Learning NP-Hard Multi-Agent Assignment Planning using GNN: Inference on a Random Graph and Provable Auction-Fitted Q-learning

Part of Advances in Neural Information Processing Systems 35 (NeurIPS 2022) Main Conference Track

Bibtex Paper Supplemental

Authors

HYUNWOOK KANG, Taehwan Kwon, Jinkyoo Park, James R. Morrison

Abstract

This paper explores the possibility of near-optimally solving multi-agent, multi-task NP-hard planning problems with time-dependent rewards using a learning-based algorithm. In particular, we consider a class of robot/machine scheduling problems called the multi-robot reward collection problem (MRRC).
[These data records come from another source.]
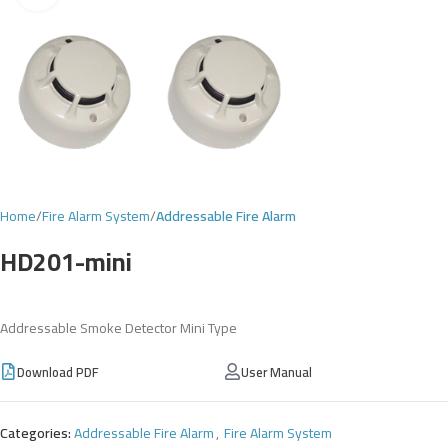
Home
Fire Alarm System
Addressable Fire Alarm
HD201-mini
Addressable Smoke Detector Mini Type
Download PDF
User Manual
Categories:
Addressable Fire Alarm
,
Fire Alarm System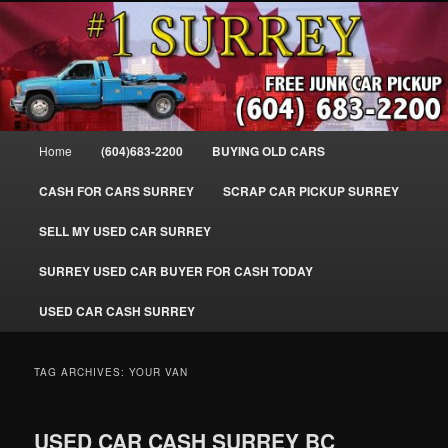
Skip
Skip
SELL MY OLD CAR IN SURREY BC, WE PAY FOR JUNK CARS, TRUCKS
to
to
& VANS IN SURREY, DELTA, NEWTON, GUILFORD, LADNER, WHITE
ROCK, BC. WE PICK UP SCRAP AUTO WASTE INSTANTLY. JUNK MY CAR
primary
secondary
FOR CASH TODAY, NORTH SURREY, CANADA
content
content
#1 CASH FOR CARS SURREY – 604-
683-2200 – SURREY USED CAR
Main
Home
(604)683-2200
BUYING OLD CARS
Cash BUYER SELL MY USED CAR
menu
for CASH in SURREY British
CASH FOR CARS SURREY
SCRAP CAR PICKUP SURREY
Columbia CANADA
SELL MY USED CAR SURREY
www.surreycarpickup.com
SURREY USED CAR BUYER FOR CASH TODAY
USED CAR CASH SURREY
TAG ARCHIVES:
YOUR VAN
USED CAR CASH SURREY BC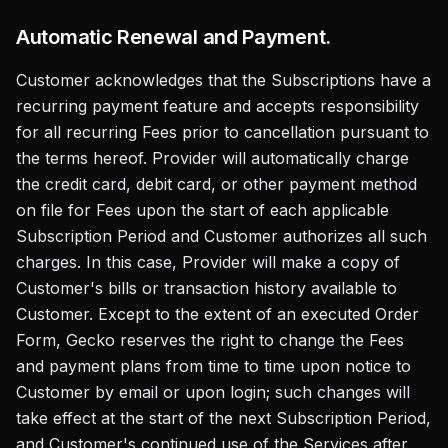
Automatic Renewal and Payment.
Customer acknowledges that the Subscriptions have a
recurring payment feature and accepts responsibility
for all recurring Fees prior to cancellation pursuant to
the terms hereof. Provider will automatically charge
the credit card, debit card, or other payment method
on file for Fees upon the start of each applicable
Subscription Period and Customer authorizes all such
charges. In this case, Provider will make a copy of
Customer's bills or transaction history available to
Customer. Except to the extent of an executed Order
Form, Gecko reserves the right to change the Fees
and payment plans from time to time upon notice to
Customer by email or upon login; such changes will
take effect at the start of the next Subscription Period,
and Customer's continued use of the Services after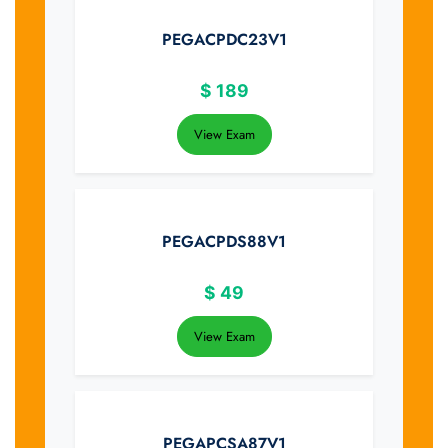
PEGACPDC23V1
$
189
View Exam
PEGACPDS88V1
$
49
View Exam
PEGAPCSA87V1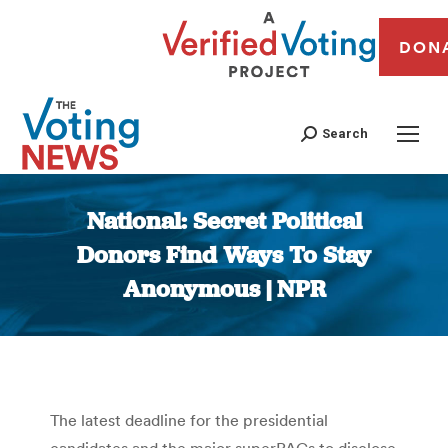
DON
Search
National: Secret Political
Donors Find Ways To Stay
Anonymous | NPR
You are here:
The latest deadline for the presidential
candidates and the major superPACs to disclose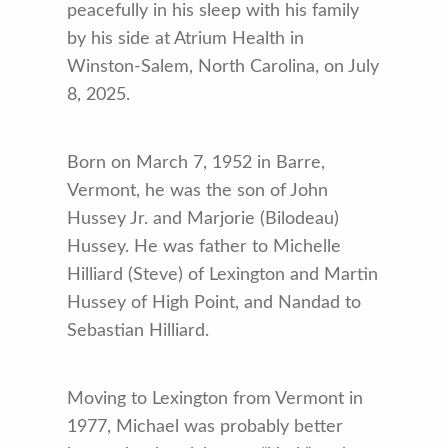
peacefully in his sleep with his family
by his side at Atrium Health in
Winston-Salem, North Carolina, on July
8, 2025.
Born on March 7, 1952 in Barre,
Vermont, he was the son of John
Hussey Jr. and Marjorie (Bilodeau)
Hussey. He was father to Michelle
Hilliard (Steve) of Lexington and Martin
Hussey of High Point, and Nandad to
Sebastian Hilliard.
Moving to Lexington from Vermont in
1977, Michael was probably better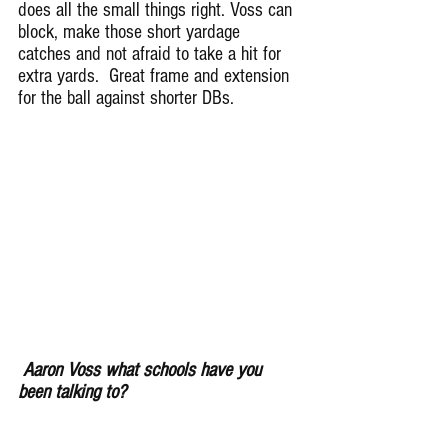
does all the small things right. Voss can 
block, make those short yardage 
catches and not afraid to take a hit for 
extra yards.  Great frame and extension 
for the ball against shorter DBs.
Aaron Voss what schools have you 
been talking to?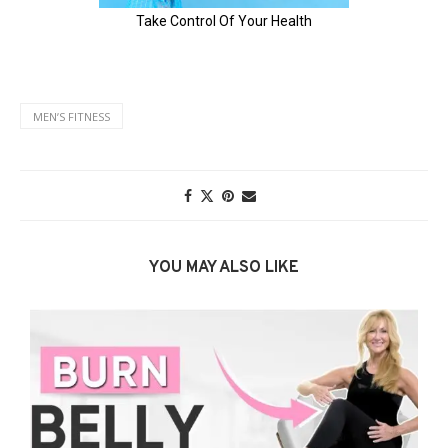
MENʼS FITNESS
YOU MAY ALSO LIKE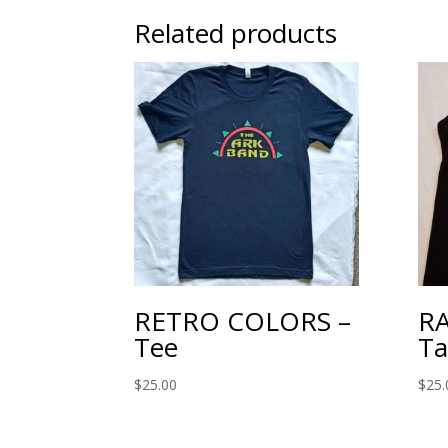
Related products
RETRO COLORS –
RA
Tee
Ta
$
25.00
$
25.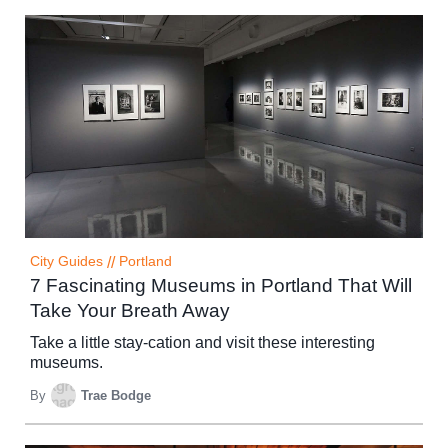
City Guides
//
Portland
7 Fascinating Museums in Portland That Will
Take Your Breath Away
Take a little stay-cation and visit these interesting
museums.
By
Trae Bodge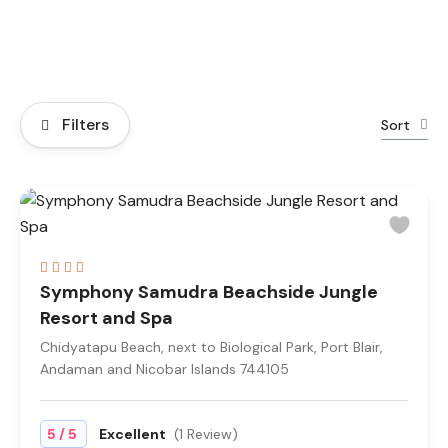
Filters
Sort
Symphony Samudra Beachside Jungle
Resort and Spa
Chidyatapu Beach, next to Biological Park, Port Blair,
Andaman and Nicobar Islands 744105
/
5
5
Excellent
(1 Review)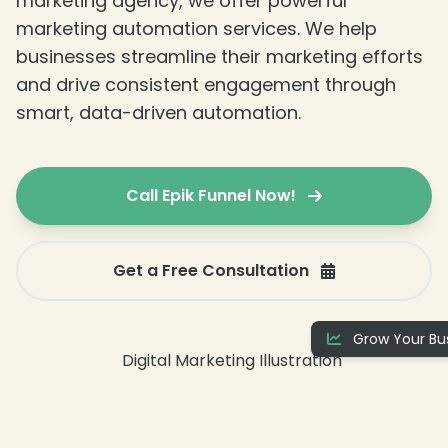
marketing agency, we offer powerful
marketing automation services. We help
businesses streamline their marketing efforts
and drive consistent engagement through
smart, data-driven automation.
Call Epik Funnel Now!
Get a Free Consultation
Grow Your Bus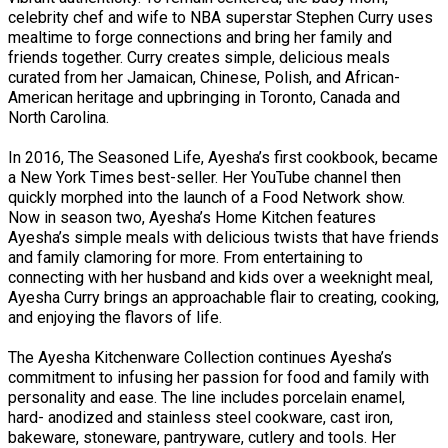
celebrity chef and wife to NBA superstar Stephen Curry uses
mealtime to forge connections and bring her family and
friends together. Curry creates simple, delicious meals
curated from her Jamaican, Chinese, Polish, and African-
American heritage and upbringing in Toronto, Canada and
North Carolina.
In 2016, The Seasoned Life, Ayesha’s first cookbook, became
a New York Times best-seller. Her YouTube channel then
quickly morphed into the launch of a Food Network show.
Now in season two, Ayesha’s Home Kitchen features
Ayesha’s simple meals with delicious twists that have friends
and family clamoring for more. From entertaining to
connecting with her husband and kids over a weeknight meal,
Ayesha Curry brings an approachable flair to creating, cooking,
and enjoying the flavors of life.
The Ayesha Kitchenware Collection continues Ayesha’s
commitment to infusing her passion for food and family with
personality and ease. The line includes porcelain enamel,
hard- anodized and stainless steel cookware, cast iron,
bakeware, stoneware, pantryware, cutlery and tools. Her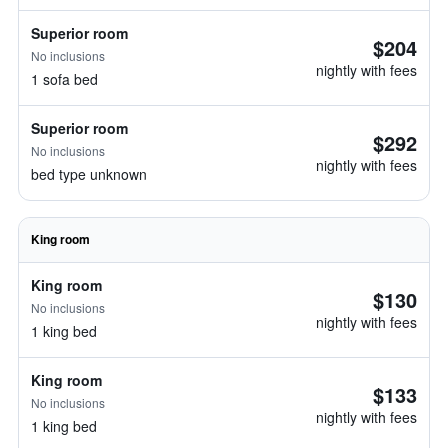
Superior room
$204
No inclusions
nightly with fees
1 sofa bed
Superior room
$292
No inclusions
nightly with fees
bed type unknown
King room
King room
$130
No inclusions
nightly with fees
1 king bed
King room
$133
No inclusions
nightly with fees
1 king bed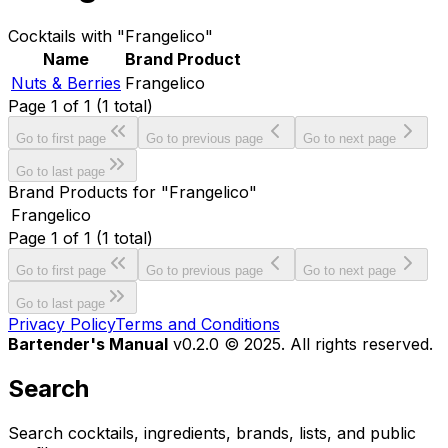
Cocktails with "Frangelico"
Name
Brand Product
Nuts & Berries
Frangelico
Page
1
of
1
(
1
total)
Go to first page
Go to previous page
Go to next page
Go to last page
Brand Products for "Frangelico"
Frangelico
Page
1
of
1
(
1
total)
Go to first page
Go to previous page
Go to next page
Go to last page
Privacy Policy
Terms and Conditions
Bartender's Manual
v0.2.0 © 2025. All rights reserved.
Search
Search cocktails, ingredients, brands, lists, and public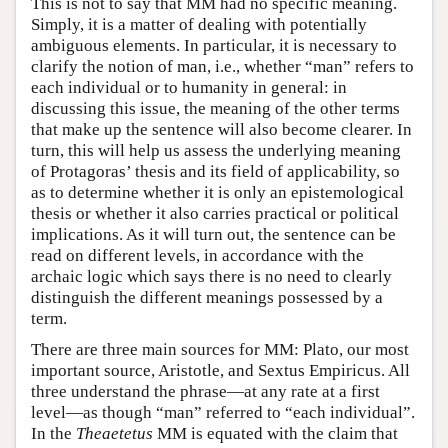
This is not to say that MM had no specific meaning.
Simply, it is a matter of dealing with potentially
ambiguous elements. In particular, it is necessary to
clarify the notion of man, i.e., whether “man” refers to
each individual or to humanity in general: in
discussing this issue, the meaning of the other terms
that make up the sentence will also become clearer. In
turn, this will help us assess the underlying meaning
of Protagoras’ thesis and its field of applicability, so
as to determine whether it is only an epistemological
thesis or whether it also carries practical or political
implications. As it will turn out, the sentence can be
read on different levels, in accordance with the
archaic logic which says there is no need to clearly
distinguish the different meanings possessed by a
term.
There are three main sources for MM: Plato, our most
important source, Aristotle, and Sextus Empiricus. All
three understand the phrase—at any rate at a first
level—as though “man” referred to “each individual”.
In the
Theaetetus
MM is equated with the claim that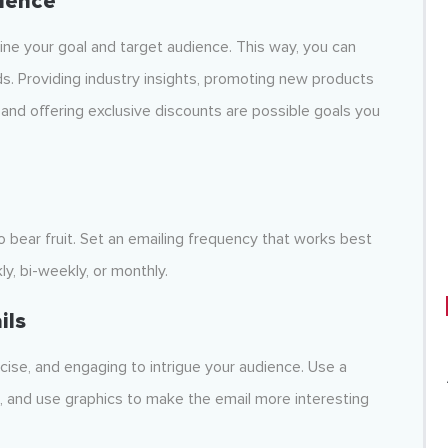
ience
ne your goal and target audience. This way, you can
ds. Providing industry insights, promoting new products
 and offering exclusive discounts are possible goals you
o bear fruit. Set an emailing frequency that works best
ly, bi-weekly, or monthly.
ils
cise, and engaging to intrigue your audience. Use a
s, and use graphics to make the email more interesting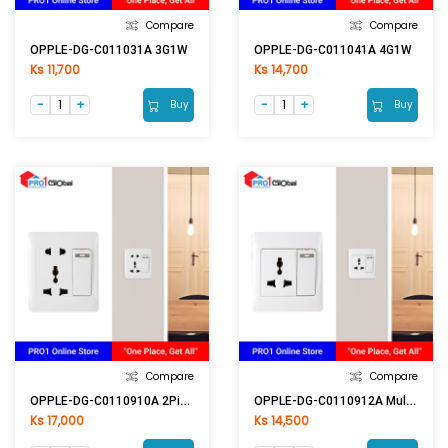
Compare
Compare
OPPLE-DG-C011031A 3G1W
OPPLE-DG-C011041A 4G1W
Ks 11,700
Ks 14,700
Buy
Buy
Compare
Compare
OPPLE-DG-C0110910A 2Pin & Multi Switch
OPPLE-DG-C0110912A Multi Switch
Ks 17,000
Ks 14,500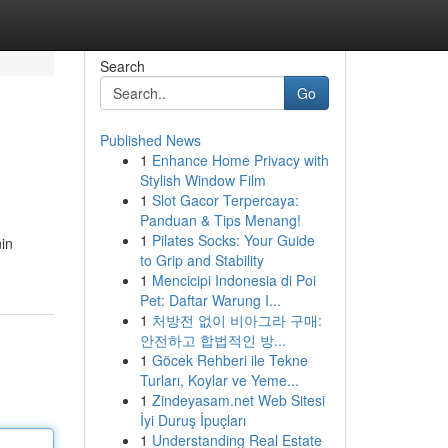
Search
Go
Published News
1
Enhance Home Privacy with
Stylish Window Film
1
Slot Gacor Terpercaya:
Panduan & Tips Menang!
1
Pilates Socks: Your Guide
nin
to Grip and Stability
1
Mencicipi Indonesia di Poi
Pet: Daftar Warung I...
1
처방전 없이 비아그라 구매:
안전하고 합법적인 방...
1
Göcek Rehberi ile Tekne
Turları, Koylar ve Yeme...
1
Zindeyasam.net Web Sitesi
İyi Duruş İpuçları
1
Understanding Real Estate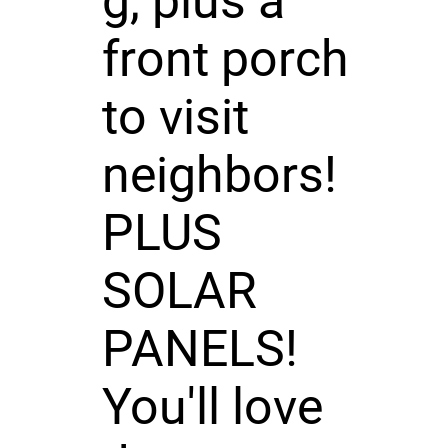
g, plus a
front porch
to visit
neighbors!
PLUS
SOLAR
PANELS!
You'll love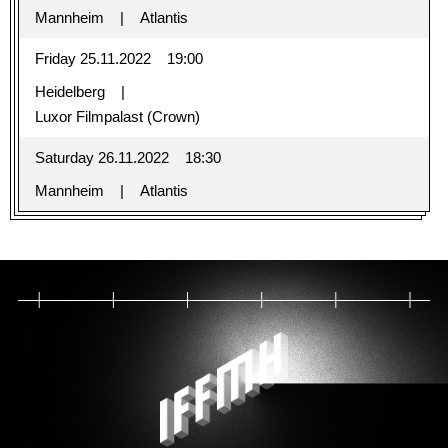
Mannheim
Atlantis
Friday 25.11.2022
19:00
Heidelberg
Luxor Filmpalast (Crown)
Saturday 26.11.2022
18:30
Mannheim
Atlantis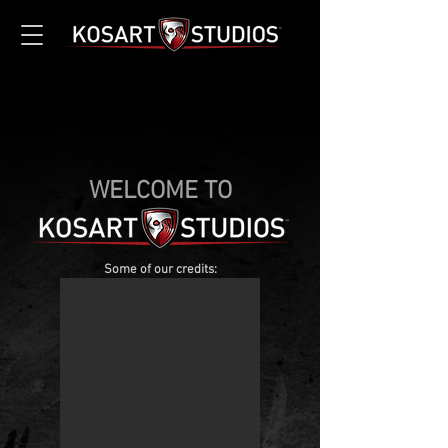
WELCOME TO
Some of our credits: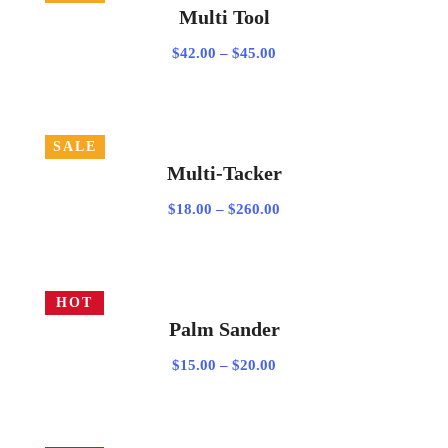
Multi Tool
Price
$
42.00
–
$
45.00
range:
$42.00
through
SALE
$45.00
VIEW PRODUCTS
Multi-Tacker
Price
$
18.00
–
$
260.00
range:
$18.00
through
HOT
$260.00
SELECT OPTIONS
Palm Sander
Price
$
15.00
–
$
20.00
range:
$15.00
through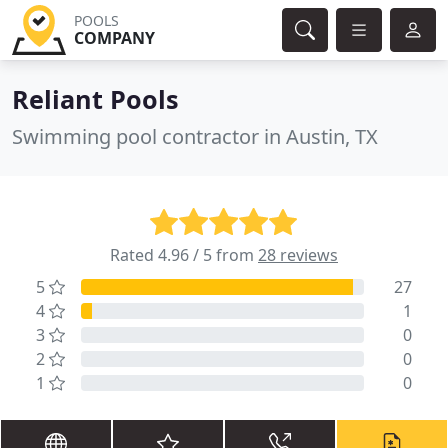
POOLS
COMPANY
Reliant Pools
Swimming pool contractor in Austin, TX
Rated 4.96 / 5 from
28 reviews
5
27
4
1
3
0
2
0
1
0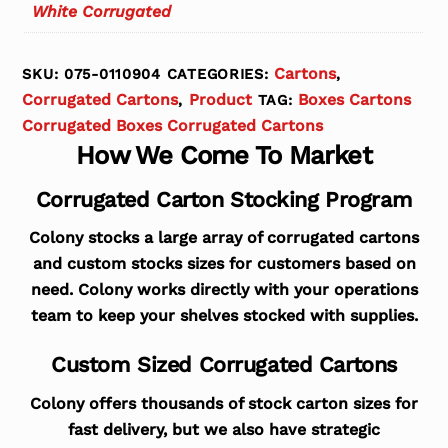
White Corrugated
Cartons
SKU:
075-0110904
CATEGORIES:
,
Corrugated Cartons
Product
Boxes Cartons
,
TAG:
Corrugated Boxes Corrugated Cartons
How We Come To Market
Corrugated Carton Stocking Program
Colony stocks a large array of corrugated cartons
and custom stocks sizes for customers based on
need. Colony works directly with your operations
team to keep your shelves stocked with supplies.
Custom Sized Corrugated Cartons
Colony offers thousands of stock carton sizes for
fast delivery, but we also have strategic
Such MRRC problems well model ride-sharing, pickup-and-delivery, and a variety of related problems. In representing the MRRC problem as a sequential decision-making problem, we observe that each state can be represented as an extension of probabilistic graphical models (PGMs), which we refer to as random PGMs. We then develop a mean-field inference method for random PGMs. We then propose (1) an order-transferable Q-function estimator and (2) an order-transferability-enabled auction to select a joint assignment in polynomial-time. These result in a reinforcement learning framework with at least $1-1/e$ optimality. Experimental results on solving MRRC problems highlight the near-optimality and transferability of the proposed methods. We also consider identical parallel machine scheduling problems (IPMS) and minimax multiple traveling salesman problems (minimax-mTSP).